Chevron CEO clashes with activists at annual meeting
In a combative and sometimes colorful annual meeting, Chevron’s chief executive and chairman exchanged barbs with activists over pollution in the Amazon rain forest and the company’s human rights record, twice scolding speakers who addressed executives.
CEO David O’Reilly told one group that its report on Chevron’s policies “deserves the trash can.”
The nation’s second-largest oil company is awaiting a verdict from a judge in Ecuador that could come with a $27-billion price tag, although it probably would appeal any such decision.
Hundreds of protesters rallied outside, at one point blocking the entrance.
Confrontations outside and inside the company headquarters did not change the outcome of three key shareholder proposals, although they did garner more support than in the past.
At the core of the protests was the suit in Ecuador. It alleges that Texaco, which Chevron bought in 2001, poisoned large swaths of the rain forest by dumping billions of gallons of oil waste, causing cancers and birth defects.

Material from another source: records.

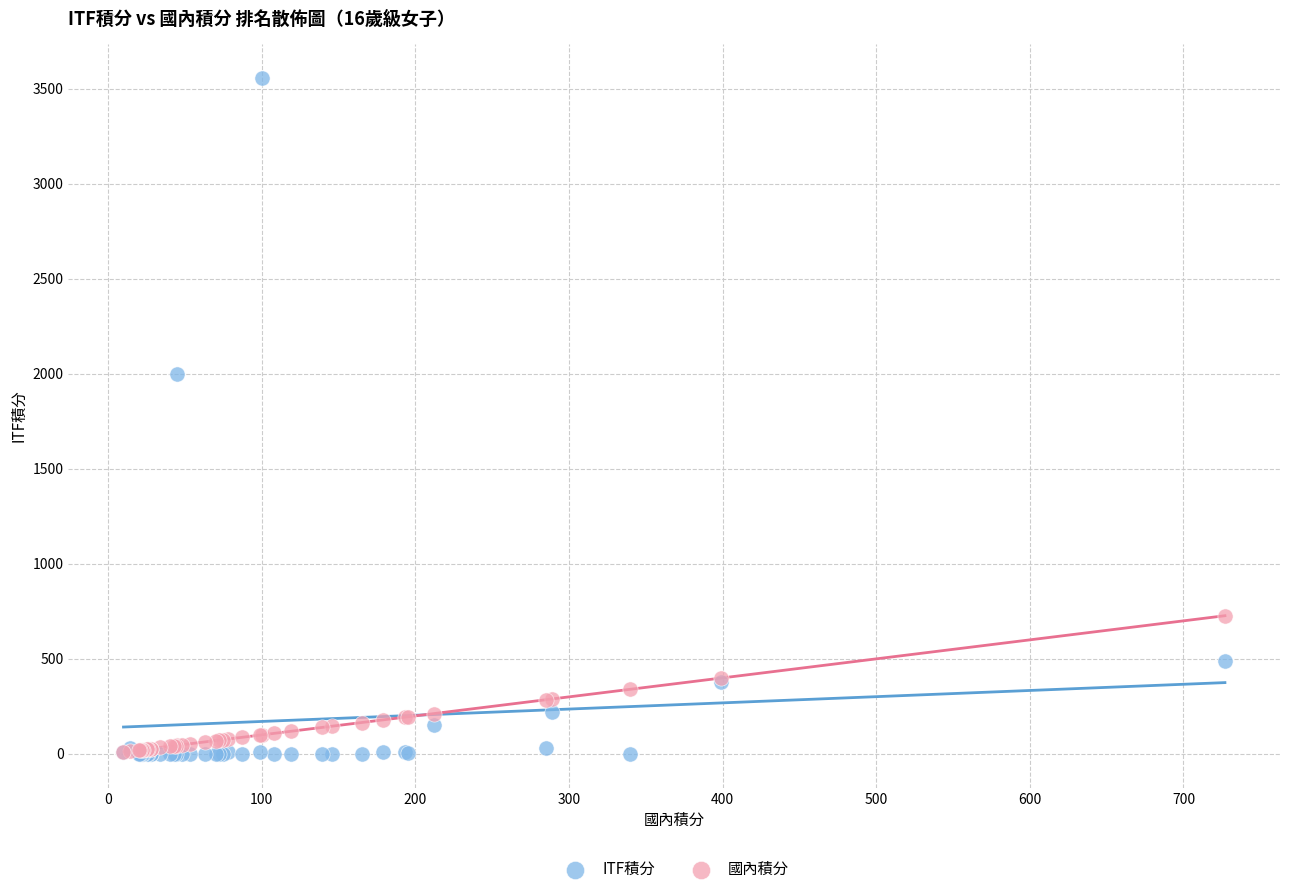

Across all series, what Y value is closest to 1777?

1997.5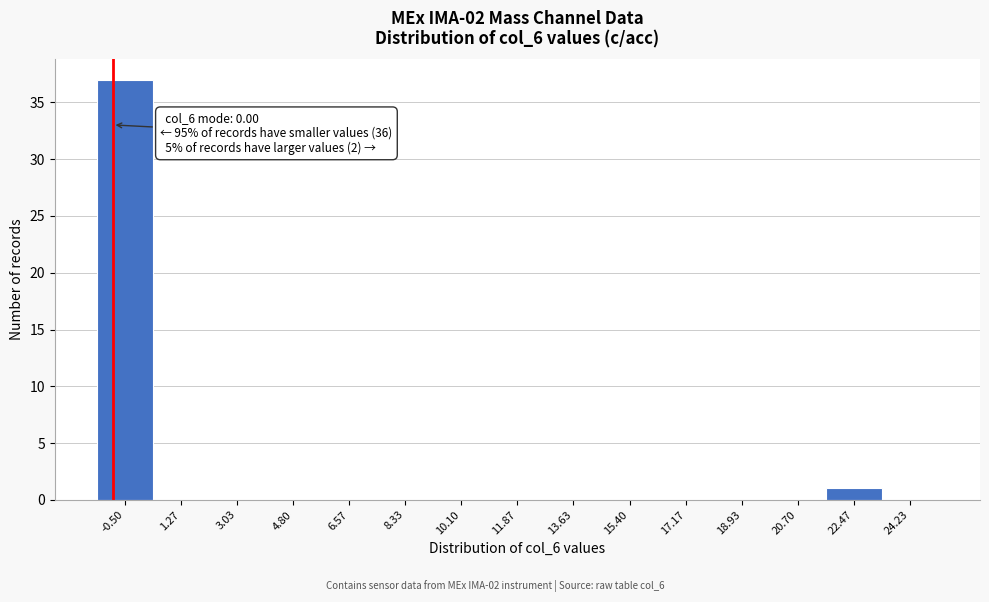

Reading left to right, transcribe all the data shown in this chart.

-0.50=37	1.27=0	3.03=0	4.80=0	6.57=0	8.33=0	10.10=0	11.87=0	13.63=0	15.40=0	17.17=0	18.93=0	20.70=0	22.47=1	24.23=0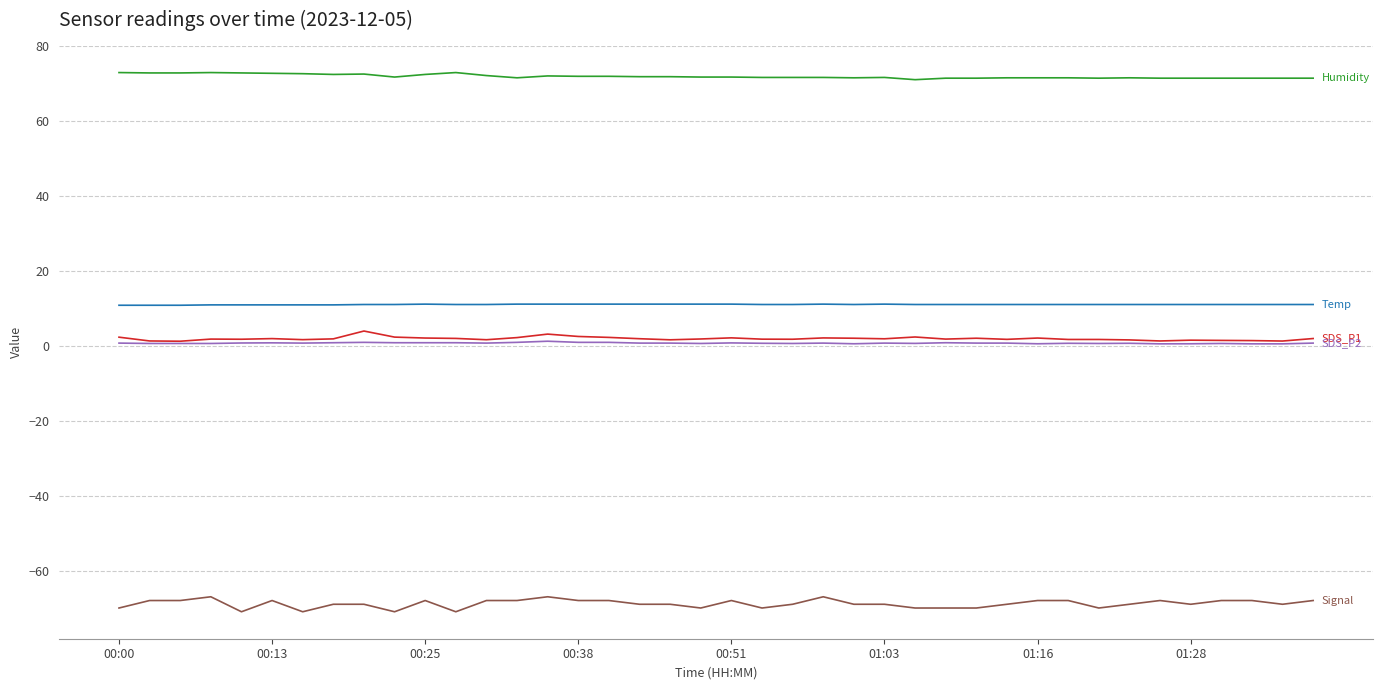

What is the maximum value shown in the chart?

72.9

Chevron says Texaco spent $40 million on environmental cleanup there and had been cleared of liability by the Ecuadorean government in power at the time. Chevron said the state oil company PetroEcuador continued to pollute the region after Texaco had left.

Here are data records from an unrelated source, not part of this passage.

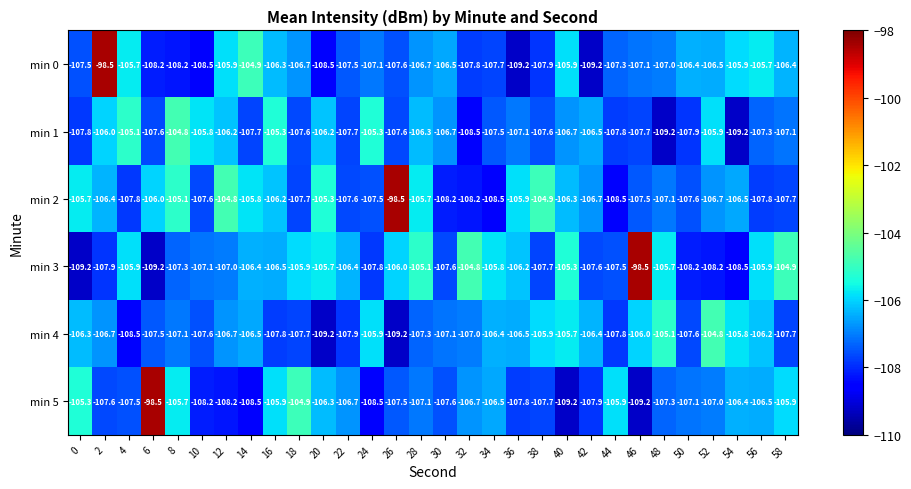

At how many categories does at least one series exceed -108?

30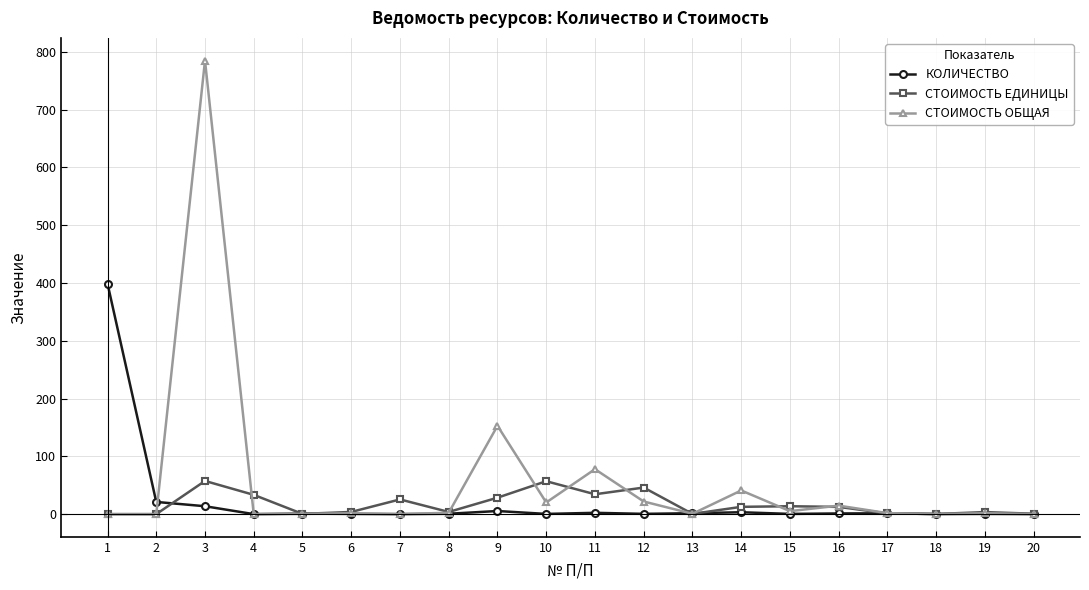

How many categories are shown in the chart?

20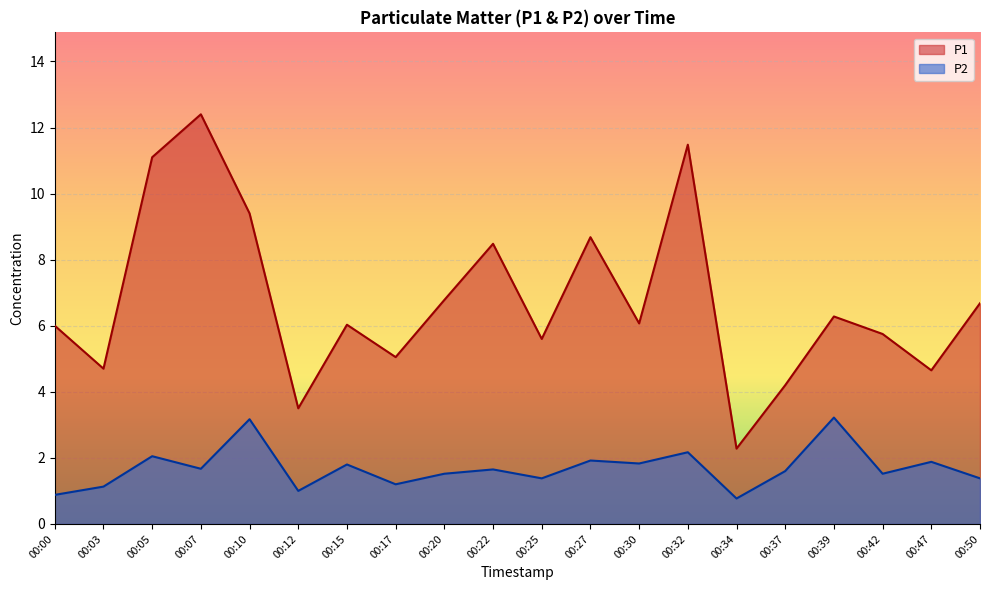

How many interior local peaks does the P1 series have?

6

A proposal seeking a more detailed human rights policy from Chevron got 28% of the vote. A separate proposal for a report on Chevron’s criteria for investing or operating in countries with questionable human rights records took 26% of the vote. Another measure that focused on how Chevron assesses the environmental laws in other countries got less than 7%.
Similar proposals in the past have never received more than 10% of the vote.

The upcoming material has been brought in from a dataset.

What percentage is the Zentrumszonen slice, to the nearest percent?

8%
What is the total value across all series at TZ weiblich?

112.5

When one speaker took the microphone to talk about a report by environmental organizations titled “The True Cost of Chevron,” O’Reilly called it “insulting to our employees and I think it deserves the trash can.”
The report blamed Chevron for the destruction of communities, environmental damage and political oppression.
Chevron’s overall finances have taken a hit in recent months as the price of oil and natural gas plunged. Chevron’s net income in the first quarter fell 64% to $1.84 billion, while sales fell 45% to $36.1 billion.
Like at many other major corporations, a say-on-pay proposal was also brought up for a vote. The nonbinding advisory proposal was rejected with 42% of the vote.